__Your assignment__
Report how many lines in the data include "anchor", with the number as the only reply.

__Records from a data collection__
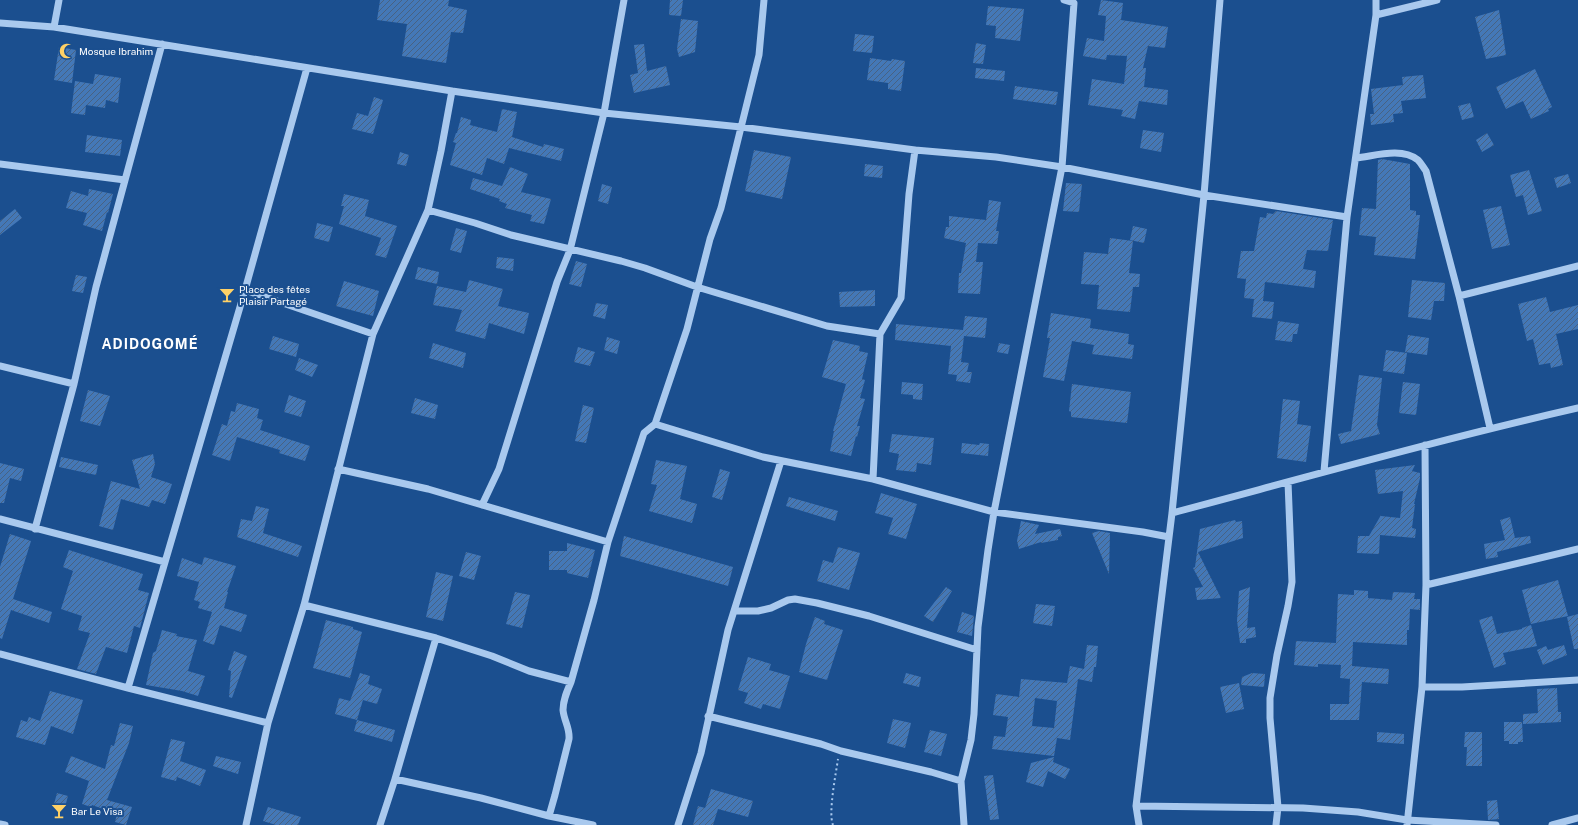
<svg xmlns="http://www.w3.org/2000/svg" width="1578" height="825" font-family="'Public Sans',sans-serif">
<defs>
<pattern id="building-hatch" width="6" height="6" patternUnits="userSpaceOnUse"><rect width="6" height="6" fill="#4478b7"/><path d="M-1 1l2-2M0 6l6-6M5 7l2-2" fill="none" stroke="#486282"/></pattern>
</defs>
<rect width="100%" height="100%" fill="#1b4f8f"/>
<path fill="url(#building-hatch)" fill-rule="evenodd" d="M 380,0 L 449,0 L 448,6 L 467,10 L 463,33 L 451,32 L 446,63 L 402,56 L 407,24 L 377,20 Z
M 670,0 L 683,0 L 681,16 L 669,15 Z
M 1101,0 L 1123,3 L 1121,20 L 1168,27 L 1165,48 L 1148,46 L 1143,68 L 1146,68 L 1144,87 L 1168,90 L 1167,105 L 1139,101 L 1135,119 L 1121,116 L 1123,110 L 1088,105 L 1092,79 L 1124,84 L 1127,56 L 1107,55 L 1106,60 L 1083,56 L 1087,38 L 1104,41 L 1106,16 L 1098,15 Z
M 988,6 L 1024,9 L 1020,41 L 995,38 L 996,26 L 986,25 Z
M 1499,10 L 1506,55 L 1486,59 L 1475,17 Z
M 681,19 L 698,21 L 695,52 L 679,57 L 677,49 Z
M 855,34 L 874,36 L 872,53 L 853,51 Z
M 976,43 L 986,45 L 983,64 L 973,63 Z
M 644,44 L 647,71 L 666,66 L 670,85 L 634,93 L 630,75 L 638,73 L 634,45 Z
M 59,47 L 76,50 L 72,83 L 54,80 Z
M 870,58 L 891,61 L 892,59 L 905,61 L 901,91 L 888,89 L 888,83 L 867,80 Z
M 976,68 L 1005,71 L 1004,81 L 975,78 Z
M 1535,69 L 1552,107 L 1548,109 L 1549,111 L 1531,119 L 1523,101 L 1506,109 L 1496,87 Z
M 95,74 L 121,78 L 118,103 L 106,100 L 105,108 L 86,105 L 85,115 L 71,113 L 75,81 L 93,84 Z
M 1423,75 L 1426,98 L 1401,101 L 1403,113 L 1393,114 L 1394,122 L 1371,125 L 1370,114 L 1374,114 L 1371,89 L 1403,85 L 1402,77 Z
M 1015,86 L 1058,92 L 1056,105 L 1013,99 Z
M 374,97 L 383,100 L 373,134 L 352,129 L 357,113 L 368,116 Z
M 1470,103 L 1474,117 L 1462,120 L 1458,106 Z
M 502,109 L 517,112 L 512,137 L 543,147 L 544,144 L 564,149 L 561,161 L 509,148 L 504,164 L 487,158 L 482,175 L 450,165 L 456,143 L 453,142 L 456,133 L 457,133 L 461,117 L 471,120 L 470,125 L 497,132 Z
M 1143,130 L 1164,133 L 1161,152 L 1140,148 Z
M 1487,133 L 1494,145 L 1482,152 L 1476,140 Z
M 87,135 L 122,140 L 120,156 L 85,152 Z
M 754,150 L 791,157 L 782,199 L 745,191 Z
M 400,152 L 409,155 L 406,166 L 397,164 Z
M 1382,159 L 1410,164 L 1410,210 L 1416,211 L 1416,215 L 1420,215 L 1415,259 L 1374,255 L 1376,237 L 1359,235 L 1362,208 L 1376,209 L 1378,160 Z
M 865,164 L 883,166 L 882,178 L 864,176 Z
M 510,167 L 528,174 L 521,192 L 551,199 L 544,224 L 530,221 L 532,215 L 505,208 L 507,204 L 499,201 L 500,199 L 470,189 L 473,178 L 502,186 Z
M 1529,170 L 1542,211 L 1528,215 L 1523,195 L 1516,197 L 1510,175 Z
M 1568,174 L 1571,183 L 1557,188 L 1554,178 Z
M 1066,183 L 1082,184 L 1079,212 L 1063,211 Z
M 602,184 L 612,187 L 608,204 L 598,201 Z
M 89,189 L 113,194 L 108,213 L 107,212 L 102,231 L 83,225 L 87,213 L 66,208 L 71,191 L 88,196 Z
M 344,194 L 369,200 L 365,216 L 397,226 L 386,258 L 375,255 L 381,238 L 339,224 L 344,206 L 341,206 Z
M 989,200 L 1001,202 L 996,231 L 999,231 L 997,244 L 978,243 L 976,262 L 983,262 L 980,294 L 958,293 L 959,273 L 961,273 L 966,243 L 944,238 L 946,227 L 949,227 L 949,216 L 986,220 Z
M 1501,206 L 1510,245 L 1492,249 L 1483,210 Z
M 15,209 L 22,218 L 0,235 L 0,221 Z
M 1276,211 L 1333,220 L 1328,251 L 1307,250 L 1303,269 L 1316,271 L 1314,288 L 1265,282 L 1263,301 L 1274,302 L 1272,319 L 1252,317 L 1254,299 L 1244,298 L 1246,279 L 1237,278 L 1241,251 L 1254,251 L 1260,217 L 1266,218 L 1267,213 L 1273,214 Z
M 317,223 L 333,227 L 329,242 L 314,238 Z
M 1133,226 L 1147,229 L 1144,243 L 1130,240 Z
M 456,228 L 467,231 L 461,253 L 450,250 Z
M 1110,238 L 1133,241 L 1129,273 L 1140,274 L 1139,287 L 1133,287 L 1130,312 L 1097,309 L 1099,285 L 1081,284 L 1084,252 L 1108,254 Z
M 497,257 L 514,259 L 513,271 L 496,268 Z
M 576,261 L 587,264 L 581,287 L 569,284 Z
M 418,267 L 439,272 L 437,284 L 415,279 Z
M 76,275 L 87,277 L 83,293 L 72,291 Z
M 469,280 L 503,289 L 498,306 L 529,313 L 524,334 L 489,323 L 485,339 L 455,331 L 462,310 L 433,305 L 437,286 L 466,292 Z
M 1412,280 L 1445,283 L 1444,301 L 1434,301 L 1431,320 L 1408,317 Z
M 344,281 L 379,291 L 373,316 L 336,306 Z
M 875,290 L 875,306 L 840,307 L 839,292 Z
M 1546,297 L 1550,312 L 1578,305 L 1578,329 L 1556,334 L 1563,365 L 1551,368 L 1550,363 L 1539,365 L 1533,339 L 1527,341 L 1518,304 Z
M 596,303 L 608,305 L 605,319 L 593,316 Z
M 1051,313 L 1091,319 L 1090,328 L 1129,334 L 1128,344 L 1134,345 L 1132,359 L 1092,354 L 1094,345 L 1072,341 L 1064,381 L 1043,377 L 1050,338 L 1047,338 Z
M 965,316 L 987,318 L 985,338 L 964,336 L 961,362 L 969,363 L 967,372 L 972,372 L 970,383 L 956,381 L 957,375 L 948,374 L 951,346 L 895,340 L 896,324 L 963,330 Z
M 1278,321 L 1299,324 L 1297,334 L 1293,334 L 1292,342 L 1275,340 Z
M 1408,335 L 1429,338 L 1427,355 L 1405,352 Z
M 273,336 L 299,344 L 296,357 L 269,349 Z
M 607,337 L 620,341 L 617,354 L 604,350 Z
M 833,340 L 860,346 L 859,351 L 868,353 L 862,379 L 865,380 L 860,398 L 865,399 L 857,426 L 860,426 L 857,437 L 856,436 L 851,456 L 830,451 L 834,431 L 833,431 L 846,384 L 822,377 Z
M 433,343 L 466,353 L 463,368 L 429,358 Z
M 999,343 L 1010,345 L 1008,354 L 997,352 Z
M 578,347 L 595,352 L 590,366 L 574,362 Z
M 1386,350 L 1407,353 L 1404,374 L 1383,371 Z
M 299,358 L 318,365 L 312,377 L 295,370 Z
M 1359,375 L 1382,378 L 1377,425 L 1380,434 L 1341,444 L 1338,434 L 1351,431 Z
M 902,382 L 923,384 L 922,400 L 913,399 L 913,395 L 901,394 Z
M 1403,382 L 1420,384 L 1416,415 L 1399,413 Z
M 1072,384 L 1131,392 L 1127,423 L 1071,417 L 1071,412 L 1069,411 Z
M 88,390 L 110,396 L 100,426 L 80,421 Z
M 289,395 L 306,401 L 301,417 L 284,412 Z
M 415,398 L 438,405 L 435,419 L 411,413 Z
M 1283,399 L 1300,401 L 1297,424 L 1311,426 L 1306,462 L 1277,458 Z
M 237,403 L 259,409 L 257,418 L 263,420 L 260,430 L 310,446 L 305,461 L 279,453 L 280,450 L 237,437 L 230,461 L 212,455 L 222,424 L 227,426 L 231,411 L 235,412 Z
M 583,405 L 594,408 L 586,443 L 575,441 Z
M 892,434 L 934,438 L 931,465 L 917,463 L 916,472 L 896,470 L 899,454 L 889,452 Z
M 962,443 L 979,445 L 980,443 L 989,444 L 988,456 L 961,453 Z
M 153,454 L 155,464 L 151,477 L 172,484 L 165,504 L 152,500 L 149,507 L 121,499 L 113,530 L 99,526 L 111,481 L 140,489 L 132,460 Z
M 61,457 L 98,465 L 96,475 L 59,467 Z
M 656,460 L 687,466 L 680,499 L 697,504 L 692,523 L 649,511 L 657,485 L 651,484 Z
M 0,463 L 24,469 L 21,481 L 10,478 L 4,503 L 0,503 Z
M 1415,465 L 1412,471 L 1420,473 L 1420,478 L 1414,504 L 1415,504 L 1412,528 L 1416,529 L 1415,538 L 1380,535 L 1379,554 L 1357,553 L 1358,536 L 1369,536 L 1381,515 L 1381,516 L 1400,518 L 1403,491 L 1378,494 L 1375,470 Z
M 720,469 L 730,472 L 722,500 L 712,497 Z
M 881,493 L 917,504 L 906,539 L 888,534 L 893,518 L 875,513 Z
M 789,497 L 838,511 L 835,521 L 786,506 Z
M 256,506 L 269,509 L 263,533 L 302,546 L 298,557 L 237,537 L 241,519 L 252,521 Z
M 1510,517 L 1515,538 L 1530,536 L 1531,543 L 1497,552 L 1498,557 L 1486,559 L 1484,544 L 1505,540 L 1500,520 Z
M 1235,520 L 1236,522 L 1242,521 L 1243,538 L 1198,552 L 1221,598 L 1197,600 L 1195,588 L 1203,587 L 1193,568 L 1195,567 L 1200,529 Z
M 1021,521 L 1039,525 L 1035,534 L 1060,529 L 1062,536 L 1058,537 L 1058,540 L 1041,543 L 1041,542 L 1019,549 L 1017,541 Z
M 1099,531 L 1110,533 L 1109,574 L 1092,533 Z
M 10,534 L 31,541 L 13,599 L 52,612 L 49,623 L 11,610 L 2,639 L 0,638 L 0,567 Z
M 624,536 L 733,567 L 728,586 L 620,556 Z
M 567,543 L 595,550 L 588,578 L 567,573 L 567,570 L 549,570 L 549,551 L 567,551 Z
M 838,547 L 860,553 L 849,590 L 817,581 L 823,560 L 833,563 Z
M 69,550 L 143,574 L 138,590 L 149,593 L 140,628 L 134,626 L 127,653 L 106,647 L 96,674 L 77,669 L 90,633 L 78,630 L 82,616 L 61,609 L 73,571 L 63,567 Z
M 466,552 L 481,556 L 474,580 L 459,576 Z
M 204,557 L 236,566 L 227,592 L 228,592 L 224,608 L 247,615 L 241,632 L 220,625 L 214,645 L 203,641 L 212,612 L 198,608 L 200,602 L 194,600 L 199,582 L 177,576 L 182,558 L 202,565 Z
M 436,572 L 453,576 L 443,621 L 426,617 Z
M 1558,580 L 1568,616 L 1531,624 L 1522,590 Z
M 946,587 L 952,591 L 933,622 L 924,616 Z
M 1250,587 L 1247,628 L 1255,627 L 1256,637 L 1246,639 L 1246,643 L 1240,643 L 1237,621 L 1239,591 Z
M 1354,590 L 1368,591 L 1368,598 L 1392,600 L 1393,592 L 1415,593 L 1414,599 L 1420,599 L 1420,610 L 1410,609 L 1409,630 L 1407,630 L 1407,645 L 1353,642 L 1352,666 L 1389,669 L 1388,684 L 1362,682 L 1359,720 L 1330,720 L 1330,704 L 1349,704 L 1350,679 L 1340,678 L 1341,665 L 1318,664 L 1318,667 L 1294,665 L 1296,641 L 1336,643 L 1338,594 L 1354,595 Z
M 515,592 L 530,595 L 522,628 L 506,624 Z
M 1036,604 L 1055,606 L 1052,626 L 1033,623 Z
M 962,612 L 974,616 L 972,636 L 957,632 Z
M 1578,614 L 1578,649 L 1574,649 L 1567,617 Z
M 1492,616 L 1497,634 L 1522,629 L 1522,628 L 1531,625 L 1537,646 L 1503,653 L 1506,664 L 1494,668 L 1479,620 Z
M 815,617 L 825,621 L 824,624 L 843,630 L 827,680 L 799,672 L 806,644 Z
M 326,620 L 353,627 L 353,629 L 362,632 L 350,678 L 313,668 Z
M 162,630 L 177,634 L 176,636 L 197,640 L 188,671 L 205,676 L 198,696 L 182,691 L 146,685 L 153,653 L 156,651 Z
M 1087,645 L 1098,646 L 1096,667 L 1094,667 L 1092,682 L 1078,679 L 1070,740 L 1057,738 L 1054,756 L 992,749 L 994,736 L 1005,737 L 1008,717 L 993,715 L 996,694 L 1019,697 L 1021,679 L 1067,683 L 1070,666 L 1084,669 ZM 1035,698 L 1057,701 L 1054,728 L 1032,726 Z
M 1564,645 L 1567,655 L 1543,665 L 1537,650 L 1546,646 L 1548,650 Z
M 234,651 L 247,656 L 232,698 L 229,697 L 231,671 L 228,670 Z
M 748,657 L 771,664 L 769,670 L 790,676 L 780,709 L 763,704 L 761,709 L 744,703 L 748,693 L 738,690 Z
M 360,673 L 370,676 L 368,684 L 382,689 L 377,704 L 363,700 L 357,720 L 335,714 L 339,698 L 350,701 Z
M 906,673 L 921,677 L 919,687 L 903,683 Z
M 1252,673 L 1265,674 L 1264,687 L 1241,685 L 1242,677 Z
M 1239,683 L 1244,709 L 1226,713 L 1220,687 Z
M 1557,688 L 1558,712 L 1561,712 L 1561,722 L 1523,724 L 1523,714 L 1538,713 L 1537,689 Z
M 50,691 L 83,700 L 73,734 L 51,726 L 45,745 L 16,737 L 21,720 L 27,722 L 29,717 L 40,721 Z
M 893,719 L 911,723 L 905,748 L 887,743 Z
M 357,720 L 395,730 L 392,742 L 354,731 Z
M 1504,722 L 1522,722 L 1523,742 L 1518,742 L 1518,744 L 1509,744 L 1509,741 L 1504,741 Z
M 120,723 L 133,726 L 129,743 L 107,800 L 132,807 L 126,825 L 115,822 L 117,814 L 92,805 L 91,807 L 82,804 L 89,781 L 65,772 L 71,756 L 105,769 L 111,745 L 114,746 Z
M 930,730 L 947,734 L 941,756 L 924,752 Z
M 1377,732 L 1404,734 L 1404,744 L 1377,742 Z
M 1465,732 L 1482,732 L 1482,766 L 1466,766 L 1467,747 L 1464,747 Z
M 171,739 L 185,742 L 180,761 L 206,770 L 200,786 L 177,777 L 176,781 L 161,777 Z
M 216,756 L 241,762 L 238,774 L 213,766 Z
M 1054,757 L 1053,762 L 1070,769 L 1065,779 L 1048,771 L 1043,787 L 1026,782 L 1031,763 Z
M 993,775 L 999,819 L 990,820 L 984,776 Z
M 711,789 L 753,801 L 748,817 L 718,809 L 713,825 L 693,825 L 698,806 L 705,808 Z
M 57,793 L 68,796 L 65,807 L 54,804 Z
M 1497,800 L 1499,819 L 1488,820 L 1487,801 Z
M 268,807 L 301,817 L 298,825 L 276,825 L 263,821 Z"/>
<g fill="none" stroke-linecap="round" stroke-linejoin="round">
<path stroke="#a9c9ee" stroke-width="2" stroke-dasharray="2 3" stroke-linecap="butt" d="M 833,825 C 828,813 836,773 838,759"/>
<path stroke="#a9c9ee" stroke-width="7" d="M 1376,15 L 1437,0
M 0,23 L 54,27 L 452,91 L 604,113 L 741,127 L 915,150 L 996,157 L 1062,167 L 1204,195 L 1347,217
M 54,27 L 59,0
M 1356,158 C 1375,156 1401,147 1418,160 C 1421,163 1423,167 1426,171 L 1459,296 L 1490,428
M 0,164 L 125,180
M 428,210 L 475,223 L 511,235 L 621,261 L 645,268 L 697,287 L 827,326 L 880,334
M 245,290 L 373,334
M 1459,296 L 1578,266
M 0,366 L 74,384
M 655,424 L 763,457 L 873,479 L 994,512 L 1143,532 L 1169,537
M 338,469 L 428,489 L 608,542
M 1324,471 L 1347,217 L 1376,15 L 1376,0
M 873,479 L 880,334 L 901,298 L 909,194 L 915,150
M 482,505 L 499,469 L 557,282 L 570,250 L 604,113 L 624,0
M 1172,513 C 1307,477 1442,439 1578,408
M 0,519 L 165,562
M 35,529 L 74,384 L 96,287 L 162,44
M 1426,585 L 1578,549
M 304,605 L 436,638 L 492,656 L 529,671 L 571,682 L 594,600 L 608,542 L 644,433 L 655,424 L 687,329 L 710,239 L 721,208 L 759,55 L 764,0
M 734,611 L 758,611 L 771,608 L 788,600 L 795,599 L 817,603 L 869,616 L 977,650
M 0,654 L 128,688 L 268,723
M 1422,687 L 1426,585 L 1425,445
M 128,688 L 245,290 L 307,68
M 708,716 L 821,744 L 841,751 L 931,772 L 961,781
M 395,779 L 436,638
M 1136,806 L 1303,808 L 1358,812 L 1407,820 L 1496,825
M 549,816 L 555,795 L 569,739 C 570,728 564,721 563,710 C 563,700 567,691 571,682
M 0,824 L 5,825
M 246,825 L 268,723 L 304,605 L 373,334 L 428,210 L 441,151 L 452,91
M 380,825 L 395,779 L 481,798 L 549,816 L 593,825
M 678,825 L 701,753 L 728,630 L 781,461
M 964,825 L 961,781 L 971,740 L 974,714 L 978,627 L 988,550 L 994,512 L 1062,167 L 1074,3 L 1064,0
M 1139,825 L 1136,806 L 1172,513 L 1204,195 L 1220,0
M 1276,825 L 1278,807 L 1270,718 L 1270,698 L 1277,655 L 1288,606 L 1292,582 L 1288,482
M 1407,825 L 1422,687 L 1462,687 L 1578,680
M 1552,825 L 1578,818"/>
</g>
<defs>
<symbol id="mosque-bare" viewBox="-9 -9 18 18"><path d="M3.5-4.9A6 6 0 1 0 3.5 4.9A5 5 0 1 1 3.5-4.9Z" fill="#ffd166" stroke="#1b4f8f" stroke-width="2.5" paint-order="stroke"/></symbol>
<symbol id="bar-bare" viewBox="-9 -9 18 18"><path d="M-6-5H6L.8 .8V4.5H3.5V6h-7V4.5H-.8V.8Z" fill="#ffd166" stroke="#1b4f8f" stroke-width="2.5" paint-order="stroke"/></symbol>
</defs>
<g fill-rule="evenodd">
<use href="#mosque-bare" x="56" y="40" width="22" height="22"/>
<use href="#bar-bare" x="216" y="284" width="22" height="22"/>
<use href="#bar-bare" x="48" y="800" width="22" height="22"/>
</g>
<g text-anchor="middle" stroke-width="4" stroke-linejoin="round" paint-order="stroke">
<g font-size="10" fill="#fff" stroke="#1b4f8f" text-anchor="start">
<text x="79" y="55">Mosque Ibrahim</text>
<text x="239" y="293">Place des fêtes<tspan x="239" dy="12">Plaisir Partagé</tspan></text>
<text x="71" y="815">Bar Le Visa</text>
</g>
<g font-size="14" font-weight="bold" letter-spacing="1" fill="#fff" stroke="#1b4f8f">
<text x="150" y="349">ADIDOGOMÉ</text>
</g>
</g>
</svg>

__Answer for this exercise__
2